*Job 1*
From the listing below, select every line that contains the string "kern", treating uppercase and lowercase as different.

*Page text*
I'm with the others. Be thankful you're still here and call an electrician. He can verify that the cable is fed by panel in closet and then remove it altogether. Would be money (probably not that much) well spent.

Murphy's Law 12-18-2012 06:07 PM

I can appreciate that, and I would give the same advice. I'm not real stubborn,
but my whole life, I get a problem and I become like a Jack Russell Terrier. I get real single minded and nothing matters except finding the solution.
I once painted my front door, a metal door, and I ended up painting it and stripping it seven times, before I was satisfied with it. Of course a lot of that was the poor conflicting advice on how to properly prime and paint a metal door, and what type paint/primer to use, from people you expect would know of these things since they work in a paint store or paint dept.

Anyway, if I ever paint another metal door, I will get it right the first time, after all that. Maybe if I had come to this site first, I would have gotten some good advice. But I also could not get the right shade of red, so twice I put it up, and stood back and it didn't look right at all, so I took it back down and headed back to the paint store.

*Extracted data*
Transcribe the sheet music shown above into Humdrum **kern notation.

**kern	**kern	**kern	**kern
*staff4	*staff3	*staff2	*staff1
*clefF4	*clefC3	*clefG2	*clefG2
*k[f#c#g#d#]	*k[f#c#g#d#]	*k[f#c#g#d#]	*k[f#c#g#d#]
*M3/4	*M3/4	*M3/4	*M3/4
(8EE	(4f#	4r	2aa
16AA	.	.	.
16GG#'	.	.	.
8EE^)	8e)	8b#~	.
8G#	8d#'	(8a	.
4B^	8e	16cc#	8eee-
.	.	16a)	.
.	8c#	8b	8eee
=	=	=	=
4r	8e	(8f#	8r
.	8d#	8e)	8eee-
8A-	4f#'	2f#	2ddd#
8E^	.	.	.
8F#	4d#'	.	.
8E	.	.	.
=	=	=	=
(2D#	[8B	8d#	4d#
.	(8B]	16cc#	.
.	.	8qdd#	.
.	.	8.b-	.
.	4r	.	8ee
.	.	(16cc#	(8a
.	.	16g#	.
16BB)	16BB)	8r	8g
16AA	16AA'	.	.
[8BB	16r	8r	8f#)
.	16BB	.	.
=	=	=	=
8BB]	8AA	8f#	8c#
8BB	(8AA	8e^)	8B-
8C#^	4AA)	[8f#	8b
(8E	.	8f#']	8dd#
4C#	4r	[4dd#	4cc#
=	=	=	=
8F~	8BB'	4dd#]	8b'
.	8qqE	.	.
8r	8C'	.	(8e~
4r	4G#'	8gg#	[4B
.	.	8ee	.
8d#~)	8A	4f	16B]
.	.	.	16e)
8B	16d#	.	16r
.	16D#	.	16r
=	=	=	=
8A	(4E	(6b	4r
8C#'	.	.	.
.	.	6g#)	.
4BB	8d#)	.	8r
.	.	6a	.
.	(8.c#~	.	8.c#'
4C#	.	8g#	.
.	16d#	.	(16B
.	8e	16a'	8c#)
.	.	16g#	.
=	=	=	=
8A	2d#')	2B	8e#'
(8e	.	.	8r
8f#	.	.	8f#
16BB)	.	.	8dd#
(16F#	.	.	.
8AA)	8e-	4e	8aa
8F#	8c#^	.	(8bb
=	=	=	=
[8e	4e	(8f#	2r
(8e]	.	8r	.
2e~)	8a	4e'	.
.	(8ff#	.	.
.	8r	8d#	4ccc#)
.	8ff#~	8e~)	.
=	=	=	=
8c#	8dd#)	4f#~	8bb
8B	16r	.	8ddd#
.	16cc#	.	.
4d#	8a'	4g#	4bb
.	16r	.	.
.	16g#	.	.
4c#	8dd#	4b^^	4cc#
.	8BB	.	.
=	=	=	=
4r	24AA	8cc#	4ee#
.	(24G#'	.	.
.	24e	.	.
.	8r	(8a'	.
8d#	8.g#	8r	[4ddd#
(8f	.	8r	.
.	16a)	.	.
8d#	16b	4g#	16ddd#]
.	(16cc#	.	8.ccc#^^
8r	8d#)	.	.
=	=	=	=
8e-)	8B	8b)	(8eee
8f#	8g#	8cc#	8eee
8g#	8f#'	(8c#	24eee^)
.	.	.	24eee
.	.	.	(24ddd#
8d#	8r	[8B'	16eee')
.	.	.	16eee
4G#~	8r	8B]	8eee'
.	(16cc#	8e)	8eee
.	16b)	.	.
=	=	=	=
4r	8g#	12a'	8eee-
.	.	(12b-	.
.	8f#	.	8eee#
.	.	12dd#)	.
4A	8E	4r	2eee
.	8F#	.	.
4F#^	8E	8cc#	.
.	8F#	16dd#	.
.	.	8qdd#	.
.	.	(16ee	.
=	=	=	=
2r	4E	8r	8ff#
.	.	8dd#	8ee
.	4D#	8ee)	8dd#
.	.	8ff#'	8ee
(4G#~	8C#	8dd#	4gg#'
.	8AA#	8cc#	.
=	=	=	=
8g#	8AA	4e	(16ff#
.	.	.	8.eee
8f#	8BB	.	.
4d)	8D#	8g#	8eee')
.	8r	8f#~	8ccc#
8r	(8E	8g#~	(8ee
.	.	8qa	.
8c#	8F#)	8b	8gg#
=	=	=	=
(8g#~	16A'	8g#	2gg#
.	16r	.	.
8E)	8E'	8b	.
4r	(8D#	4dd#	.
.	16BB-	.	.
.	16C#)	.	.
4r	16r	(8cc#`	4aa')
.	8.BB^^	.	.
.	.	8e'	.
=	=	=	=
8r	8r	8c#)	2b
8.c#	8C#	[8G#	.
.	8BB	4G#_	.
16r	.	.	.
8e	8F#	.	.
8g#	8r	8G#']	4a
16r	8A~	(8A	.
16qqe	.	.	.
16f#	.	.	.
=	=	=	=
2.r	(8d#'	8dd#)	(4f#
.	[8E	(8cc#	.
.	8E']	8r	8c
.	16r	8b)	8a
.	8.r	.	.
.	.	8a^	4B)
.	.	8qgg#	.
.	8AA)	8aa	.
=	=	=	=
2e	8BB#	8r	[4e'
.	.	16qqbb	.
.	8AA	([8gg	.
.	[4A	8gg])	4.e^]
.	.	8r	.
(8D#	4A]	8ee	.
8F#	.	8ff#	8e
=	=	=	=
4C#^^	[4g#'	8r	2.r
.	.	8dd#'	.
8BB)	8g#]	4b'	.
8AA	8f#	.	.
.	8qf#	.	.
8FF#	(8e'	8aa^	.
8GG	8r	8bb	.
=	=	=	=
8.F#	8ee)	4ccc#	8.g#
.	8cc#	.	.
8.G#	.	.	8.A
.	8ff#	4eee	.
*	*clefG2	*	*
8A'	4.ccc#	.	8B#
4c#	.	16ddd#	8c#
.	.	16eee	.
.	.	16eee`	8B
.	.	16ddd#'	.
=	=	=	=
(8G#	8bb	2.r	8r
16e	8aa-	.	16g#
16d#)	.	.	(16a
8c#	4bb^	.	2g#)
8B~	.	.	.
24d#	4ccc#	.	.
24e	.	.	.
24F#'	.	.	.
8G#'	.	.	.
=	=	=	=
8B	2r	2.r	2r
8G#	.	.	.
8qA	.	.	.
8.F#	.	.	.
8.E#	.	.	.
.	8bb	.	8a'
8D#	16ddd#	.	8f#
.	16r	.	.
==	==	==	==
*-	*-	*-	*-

*Job 2*
In the forum post above, how many times did the writer paint and strip the metal front door?

*Task output 1*
Transcribe the sheet music shown above into Humdrum **kern notation.
**kern	**kern	**kern	**kern

*Task output 2*
Seven times.